Hoy nos preguntamos qué vamos a encontrar: cómo será “la nueva normalidad” cuando todo esto termine. En un siglo, nadie intentó indagar cómo se transformó el planeta tras la catástrofe de 1918. Finalmente esa pregunta se la hizo la escritora y periodista estadunidense Laura Spinney, en un libro poblado de revelaciones: El jinete pálido (Crítica, 2017).

“En 1918, si oías toser a un vecino o a un pariente, o le veías desplomarse delante de ti, sabías que era muy posible que tú también estuvieras enfermo”, escribe Spinney. “Nunca antes ni después he olido algo igual. Era horrible, porque había veneno en ese virus”, dijo una enfermera al referirse al olor de los enfermos. El rostro de algunos de estos llegaba a ponerse totalmente negro. Las escenas vividas por la gente tardaron años en borrarse.

Para colmo, a la pandemia le llevó años remitir: siguió apareciendo aquí y allá, matando gente hasta 1928. “La ciencia no ha sido capaz de protegernos”, cabeceó The New York Times.

Uno de los primeros efectos de la pérdida de confianza en la ciencia se reflejó en el auge que la medicina alternativa tuvo en los años 20: la gente se sometió a toda suerte de tratamientos novedosos, en un intento por borrar las secuelas de la epidemia, que muchas veces duraron para siempre: el compositor Bela Bártok quedó sordo de un oído; la aviadora Amelia Earhart padeció sinusitis por el resto de sus días; la escritora Katherine Anne Porter fue víctima de la ola de melancolía que sacudió al mundo tras la gripe, y reveló que desde su lecho de convaleciente la luz del sol le parecía incolora (el virus provocó discromatopsia en muchos enfermos, cuenta Spinney).

Todo esto fue lo de menos. La verdadera tragedia fue el desastre social que la gripe dejó atrás. Como se cebó sobre todo en hombres de entre 25 y 40 años, el mundo quedó lleno de viudas y de huérfanos. La autora cita un estudio realizado en Suecia que prueba que por cada muerte ocurrida en ese país, cuatro personas terminaron en albergues para pobres.
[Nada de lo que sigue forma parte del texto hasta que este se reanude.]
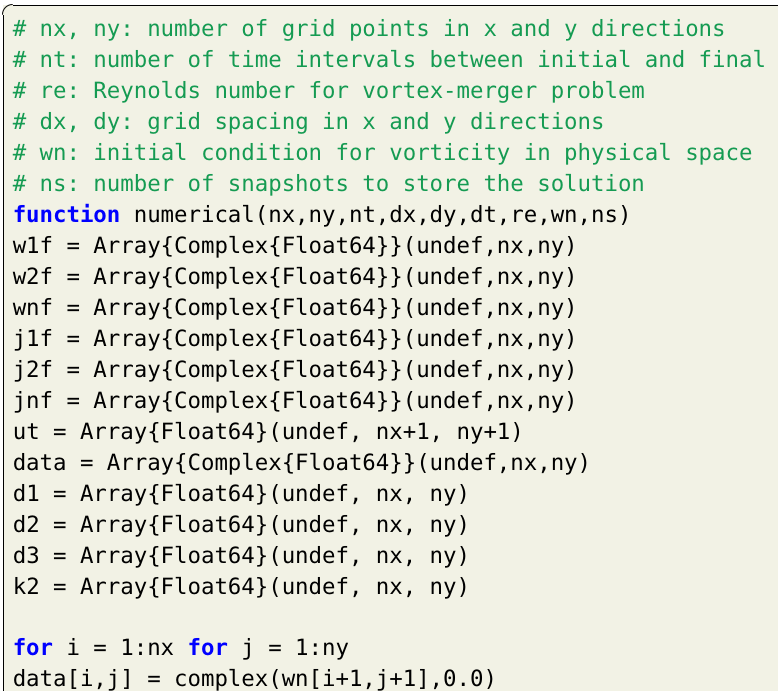
Listing 32. Julia implementation of hybrid third-order Runge-Kutta/ Crank-Nicolson scheme for 2D incompressible Navier-Stokes equation with Arakawa-spectral finite difference scheme.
La influenza, dice Spinney, ensombreció las vidas de mucha gente. Medio millón de niños quedaron huérfanos en Sudáfrica. En el archipiélago de Vanuatu, en Oceanía, murió el 90% de la población y 20 lenguas nativas se extinguieron para siempre. En Alaska perecieron los chamanes y los viejos: al irse los depositarios del conocimiento, el pueblo quedó “cultural y espiritualmente paralizado”.

Durante la Segunda Guerra se comprobó que los reclutas que en 1918 estaban en el vientre de su madre eran un centímetro y medio más bajos que los gestados en otros años. Esa generación fue perseguida por la depresión, la melancolía y el hambre. Tuvo problemas para concluir los estudios y para obtener trabajo estable: murió de males cardiacos al alcanzar los 60 años.

Así que el virus de la influenza también dejó una generación perdida.

Ese año, las tasas de natalidad descendieron en todo el mundo. En la India cayeron 30%. Para colmo, el brote coincidió con la misteriosa epidemia de encefalitis letárgica conocida como “enfermedad del sueño”, que mató a millones de personas en el mundo y a otras las dejó en un perpetuo estado de semi-inconsciencia.

Asegura Spinney que la influenza del 18 eliminó a las personas menos sanas del planeta y creó una población más fuerte que luego de ese año comenzó a llevar al mundo a un estallido demográfico.
Aquella pandemia feroz, sin embargo, fue rápidamente olvidada. La gente siguió hablando de la Primera Guerra y de los soldados que regresaron de las trincheras para internarse en los manicomios.

De “El jinete pálido” que devastó al mundo quedaron solo algunas anécdotas: historias sepultadas en viejos diarios o en archivos cargados de telarañas.

Walter Benjamin escribe que los silencios públicos ayudan a dejar atrás las ruinas del pasado. Resulta extraño. Aunque nadie recordaba ya esa epidemia, el síndrome posviral condujo al mundo a una “nueva normalidad”.

No conocemos el desenlace que tendrá nuestro encuentro con el Covid-19. Tal vez en un siglo alguien reunirá en viejos documentos todas las cosas que el coronavirus cambió en el mundo.